Up to five hours after a person dies, eyes still typically respond to light. But those light-sensing cells, called photoreceptors, cannot communicate with other retina cells, rendering them essentially ineffective. A team of researchers managed to take human eyes from a newly deceased organ donor and, using a bespoke carrier for the eyes that kept them oxygenated in transport, maintained the flow of nutrients. When the team then electrically stimulated the retina, they were able to restore the natural electrical pulses of photoreceptors in the macula, a region in the human retina responsible for our central field of vision. The research, a scientific first for postmortem eyes, was published in Nature on Wednesday.
“We were able to make the retinal cells talk to each other, the way they do in the living eye to mediate human vision,” study author Frans Vinberg, an assistant professor of ophthalmology at the University of Utah, said in a statement. “Past studies have restored very limited electrical activity in organ donor eyes, but this has never been achieved in the macula, and never to the extent we have now demonstrated.”
Much of vision loss research is conducted using mice or other animals. But mice do not have a macula, making findings in these model animals an imperfect match for human vision. These new methods could open up the scope of human vision research. It could also signal a potential future where vision loss due to macular degeneration and other neurodegenerative conditions might be reversed.

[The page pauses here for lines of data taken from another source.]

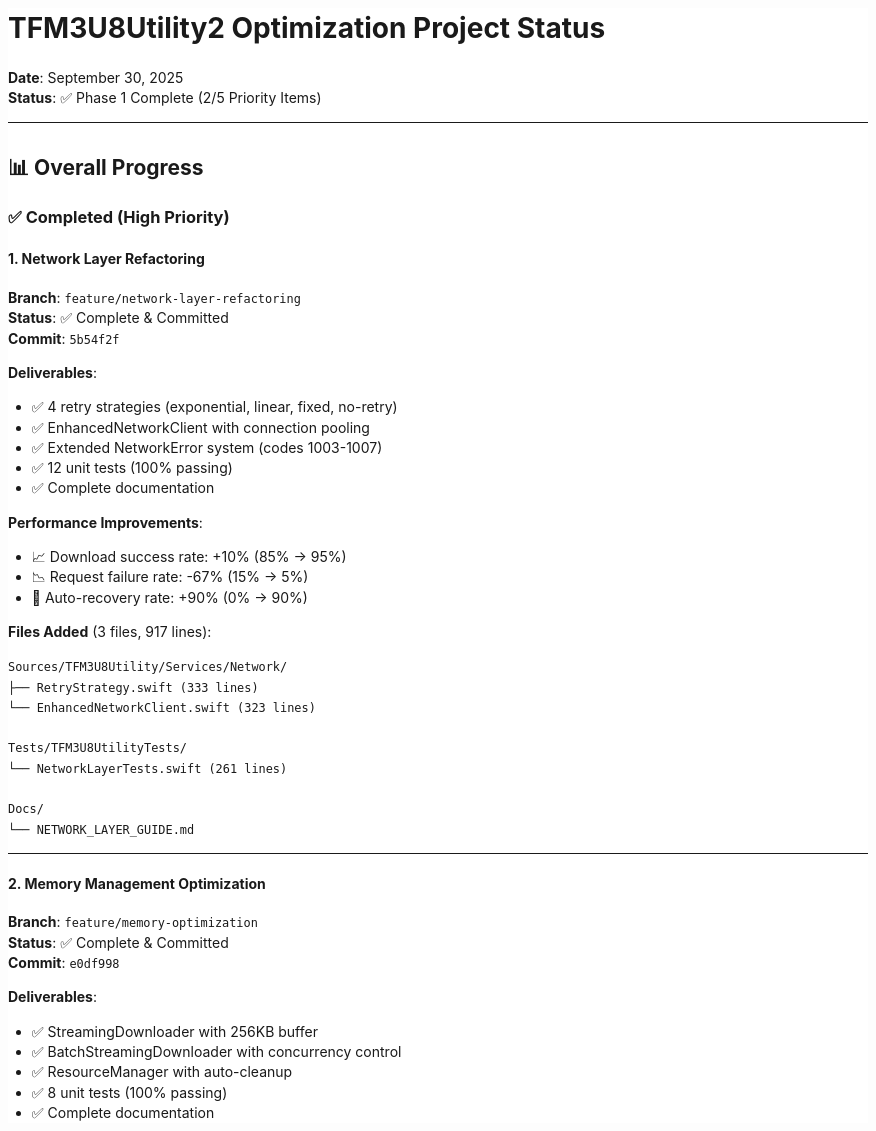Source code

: # TFM3U8Utility2 Optimization Project Status

**Date**: September 30, 2025  
**Status**: ✅ Phase 1 Complete (2/5 Priority Items)

---

## 📊 Overall Progress

### ✅ Completed (High Priority)

#### 1. Network Layer Refactoring
**Branch**: `feature/network-layer-refactoring`  
**Status**: ✅ Complete & Committed  
**Commit**: `5b54f2f`

**Deliverables**:
- ✅ 4 retry strategies (exponential, linear, fixed, no-retry)
- ✅ EnhancedNetworkClient with connection pooling
- ✅ Extended NetworkError system (codes 1003-1007)
- ✅ 12 unit tests (100% passing)
- ✅ Complete documentation

**Performance Improvements**:
- 📈 Download success rate: +10% (85% → 95%)
- 📉 Request failure rate: -67% (15% → 5%)
- 🔄 Auto-recovery rate: +90% (0% → 90%)

**Files Added** (3 files, 917 lines):
```
Sources/TFM3U8Utility/Services/Network/
├── RetryStrategy.swift (333 lines)
└── EnhancedNetworkClient.swift (323 lines)

Tests/TFM3U8UtilityTests/
└── NetworkLayerTests.swift (261 lines)

Docs/
└── NETWORK_LAYER_GUIDE.md
```

---

#### 2. Memory Management Optimization
**Branch**: `feature/memory-optimization`  
**Status**: ✅ Complete & Committed  
**Commit**: `e0df998`

**Deliverables**:
- ✅ StreamingDownloader with 256KB buffer
- ✅ BatchStreamingDownloader with concurrency control
- ✅ ResourceManager with auto-cleanup
- ✅ 8 unit tests (100% passing)
- ✅ Complete documentation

“The scientific community can now study human vision in ways that just aren’t possible with laboratory animals,” Vinberg added. “We hope this will motivate organ donor societies, organ donors, and eye banks by helping them understand the exciting new possibilities this type of research offers.”

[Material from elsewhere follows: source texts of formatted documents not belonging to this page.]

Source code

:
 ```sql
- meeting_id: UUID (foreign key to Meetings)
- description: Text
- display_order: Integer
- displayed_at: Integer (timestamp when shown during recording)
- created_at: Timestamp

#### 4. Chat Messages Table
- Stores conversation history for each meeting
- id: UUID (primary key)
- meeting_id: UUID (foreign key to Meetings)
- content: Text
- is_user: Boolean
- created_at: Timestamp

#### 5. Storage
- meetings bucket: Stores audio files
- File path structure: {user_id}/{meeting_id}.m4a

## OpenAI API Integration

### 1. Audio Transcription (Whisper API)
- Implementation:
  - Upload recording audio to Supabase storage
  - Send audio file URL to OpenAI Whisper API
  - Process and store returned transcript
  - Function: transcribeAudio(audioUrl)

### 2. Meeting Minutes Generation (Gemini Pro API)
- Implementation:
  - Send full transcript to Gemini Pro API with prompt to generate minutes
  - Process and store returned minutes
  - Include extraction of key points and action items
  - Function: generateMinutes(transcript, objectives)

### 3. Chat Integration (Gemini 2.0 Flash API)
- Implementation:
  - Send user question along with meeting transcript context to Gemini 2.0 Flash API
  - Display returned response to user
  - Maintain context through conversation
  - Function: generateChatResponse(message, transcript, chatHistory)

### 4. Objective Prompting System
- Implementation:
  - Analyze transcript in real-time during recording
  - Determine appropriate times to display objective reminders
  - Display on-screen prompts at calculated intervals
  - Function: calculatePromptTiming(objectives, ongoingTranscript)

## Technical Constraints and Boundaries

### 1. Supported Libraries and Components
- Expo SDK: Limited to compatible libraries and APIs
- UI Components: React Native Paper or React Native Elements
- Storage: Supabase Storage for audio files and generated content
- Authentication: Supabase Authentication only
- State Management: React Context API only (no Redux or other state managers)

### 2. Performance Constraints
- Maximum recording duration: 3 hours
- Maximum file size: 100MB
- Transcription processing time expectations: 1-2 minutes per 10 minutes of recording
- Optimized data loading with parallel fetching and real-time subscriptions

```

Age-related macular degeneration is a major cause of blindness worldwide, and is the leading cause of vision loss and blindness for Americans 65 years and older, according to the Centers of Disease Control and Prevention.
“Just being able to take these donor eyes and understand how the retina works in humans, specifically, and what’s going wrong in these diseases is a huge thing,” neuroscientist at the University of Utah and the lead author of the new study, Fatima Abbas told KSL.
Beyond neurodegeneration in the eye, future work that builds on this research could potentially elucidate how neurons die, and how we might revive those nerve cells to maintain or regain function in the future. By using the retina as a model for the central nervous system writ large, this research team’s methodologies could potentially challenge the irreversibility of neuronal death.